The formats may include either register to register, memory to register. immediate to register, or immediate to memory depending on the addressing modes of the CPU (a CISC machine like the 80x86 may have all four; a RISC machine like the ARM may only have register to register plus immediate to register). Memory to memory however is seldom provided. The more complicated versions of these instructions (i.e. indexed, indirect, indexed/indirect) may require additional bytes on some machines, but that will be based on the addressing mode, not the instruction type (AND, OR, or XOR).
The time to execute the instructions will also generally be the same, since these are once again fundamental operations of the ALU. On modern processors, they would all be expected to take just one instruction cycle for register to register or immediate to register; on some architectures memory references may require additional cycle(s).
The following is the circuit for a 1-bit slice of the ALU in the 8085, an older microprocessor from the 1980's (but the principles are still the same today). Eight of these circuits were used to make up the entire 8-bit ALU. (For newer machines with larger data paths, you would use 16, 24, 32 or even 64 1-bit slices.)
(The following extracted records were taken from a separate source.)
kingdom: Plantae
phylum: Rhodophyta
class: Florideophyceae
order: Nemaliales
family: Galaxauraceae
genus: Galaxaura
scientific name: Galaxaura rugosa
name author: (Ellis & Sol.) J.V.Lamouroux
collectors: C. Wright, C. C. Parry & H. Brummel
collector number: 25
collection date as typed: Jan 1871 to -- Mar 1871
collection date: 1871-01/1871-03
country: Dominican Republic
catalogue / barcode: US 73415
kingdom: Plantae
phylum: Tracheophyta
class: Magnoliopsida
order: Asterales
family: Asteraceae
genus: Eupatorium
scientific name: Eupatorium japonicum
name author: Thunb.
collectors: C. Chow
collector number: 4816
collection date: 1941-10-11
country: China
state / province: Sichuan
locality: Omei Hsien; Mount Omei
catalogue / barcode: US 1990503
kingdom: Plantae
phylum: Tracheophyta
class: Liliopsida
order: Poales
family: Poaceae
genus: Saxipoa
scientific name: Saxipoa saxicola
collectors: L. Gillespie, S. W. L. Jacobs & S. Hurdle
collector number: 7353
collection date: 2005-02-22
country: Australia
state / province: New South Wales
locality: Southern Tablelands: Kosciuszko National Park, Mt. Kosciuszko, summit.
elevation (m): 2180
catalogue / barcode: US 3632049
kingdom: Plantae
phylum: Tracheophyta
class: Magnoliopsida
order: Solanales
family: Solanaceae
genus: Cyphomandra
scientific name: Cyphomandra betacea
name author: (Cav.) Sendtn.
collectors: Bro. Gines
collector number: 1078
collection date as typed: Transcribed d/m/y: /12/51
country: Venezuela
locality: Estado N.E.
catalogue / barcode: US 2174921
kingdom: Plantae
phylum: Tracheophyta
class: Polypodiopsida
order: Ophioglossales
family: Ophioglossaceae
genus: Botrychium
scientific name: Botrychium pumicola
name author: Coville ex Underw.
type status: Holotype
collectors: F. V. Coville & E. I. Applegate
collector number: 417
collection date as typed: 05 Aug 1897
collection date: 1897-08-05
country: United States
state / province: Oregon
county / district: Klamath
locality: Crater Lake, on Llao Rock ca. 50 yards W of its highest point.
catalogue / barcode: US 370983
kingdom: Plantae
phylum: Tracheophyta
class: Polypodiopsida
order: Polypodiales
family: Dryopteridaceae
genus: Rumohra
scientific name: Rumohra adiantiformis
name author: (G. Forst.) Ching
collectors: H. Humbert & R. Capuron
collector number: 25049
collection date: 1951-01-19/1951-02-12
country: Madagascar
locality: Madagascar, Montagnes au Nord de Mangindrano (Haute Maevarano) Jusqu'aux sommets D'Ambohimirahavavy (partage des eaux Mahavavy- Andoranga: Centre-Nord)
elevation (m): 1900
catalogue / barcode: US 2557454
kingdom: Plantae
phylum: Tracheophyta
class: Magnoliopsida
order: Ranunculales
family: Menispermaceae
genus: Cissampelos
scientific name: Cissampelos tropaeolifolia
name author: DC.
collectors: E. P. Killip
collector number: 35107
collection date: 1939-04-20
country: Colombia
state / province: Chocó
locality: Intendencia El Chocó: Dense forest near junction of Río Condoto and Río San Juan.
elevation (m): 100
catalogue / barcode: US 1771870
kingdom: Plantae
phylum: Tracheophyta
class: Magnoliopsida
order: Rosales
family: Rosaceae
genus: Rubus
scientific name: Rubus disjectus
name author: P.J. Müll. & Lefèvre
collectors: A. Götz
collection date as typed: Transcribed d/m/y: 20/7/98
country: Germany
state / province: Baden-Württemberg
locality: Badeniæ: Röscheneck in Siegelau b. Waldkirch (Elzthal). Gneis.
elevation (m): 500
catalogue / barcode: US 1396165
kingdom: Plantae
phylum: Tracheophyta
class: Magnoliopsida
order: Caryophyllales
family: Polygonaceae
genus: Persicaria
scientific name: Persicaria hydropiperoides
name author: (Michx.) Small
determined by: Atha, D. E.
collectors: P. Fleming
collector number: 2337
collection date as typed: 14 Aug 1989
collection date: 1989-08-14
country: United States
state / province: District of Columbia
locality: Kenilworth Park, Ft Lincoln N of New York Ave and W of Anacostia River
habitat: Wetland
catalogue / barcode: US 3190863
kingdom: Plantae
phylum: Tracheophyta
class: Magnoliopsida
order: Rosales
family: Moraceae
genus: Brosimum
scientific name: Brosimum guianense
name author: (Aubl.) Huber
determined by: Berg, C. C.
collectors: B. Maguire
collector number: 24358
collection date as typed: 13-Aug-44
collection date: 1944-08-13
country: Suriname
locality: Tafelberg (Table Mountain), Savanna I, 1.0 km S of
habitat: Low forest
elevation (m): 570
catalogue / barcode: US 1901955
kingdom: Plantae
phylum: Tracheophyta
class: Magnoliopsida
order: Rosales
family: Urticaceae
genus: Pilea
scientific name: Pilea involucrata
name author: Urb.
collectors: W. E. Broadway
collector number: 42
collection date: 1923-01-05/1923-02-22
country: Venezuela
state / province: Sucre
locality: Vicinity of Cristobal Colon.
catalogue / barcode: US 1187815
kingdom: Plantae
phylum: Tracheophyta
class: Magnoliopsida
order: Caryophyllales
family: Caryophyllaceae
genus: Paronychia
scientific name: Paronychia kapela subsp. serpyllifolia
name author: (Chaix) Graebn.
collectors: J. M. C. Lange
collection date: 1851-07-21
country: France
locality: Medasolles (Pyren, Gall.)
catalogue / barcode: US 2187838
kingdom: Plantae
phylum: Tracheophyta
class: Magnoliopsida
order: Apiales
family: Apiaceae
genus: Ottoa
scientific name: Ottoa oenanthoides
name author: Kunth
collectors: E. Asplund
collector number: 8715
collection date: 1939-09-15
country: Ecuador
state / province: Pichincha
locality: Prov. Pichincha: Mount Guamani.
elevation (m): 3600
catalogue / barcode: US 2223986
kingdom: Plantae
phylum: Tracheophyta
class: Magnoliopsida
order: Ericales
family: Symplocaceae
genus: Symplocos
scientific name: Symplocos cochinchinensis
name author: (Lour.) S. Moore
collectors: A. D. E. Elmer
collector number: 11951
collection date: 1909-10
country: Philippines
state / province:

Note that there are no specific lines for operations such as AND, OR, XOR or even ADD. Instead, there are an number of control lines like select_op1 and force_ncarry_1 that select how the circuit processes the inputs and produces a result. How these lines are set up is shown in the following table for each bit-wise or arithmetic operation:
So you can see, for example, an XOR operation takes fundamentally no longer than an AND or OR instruction; the same circuitry is used for each operation.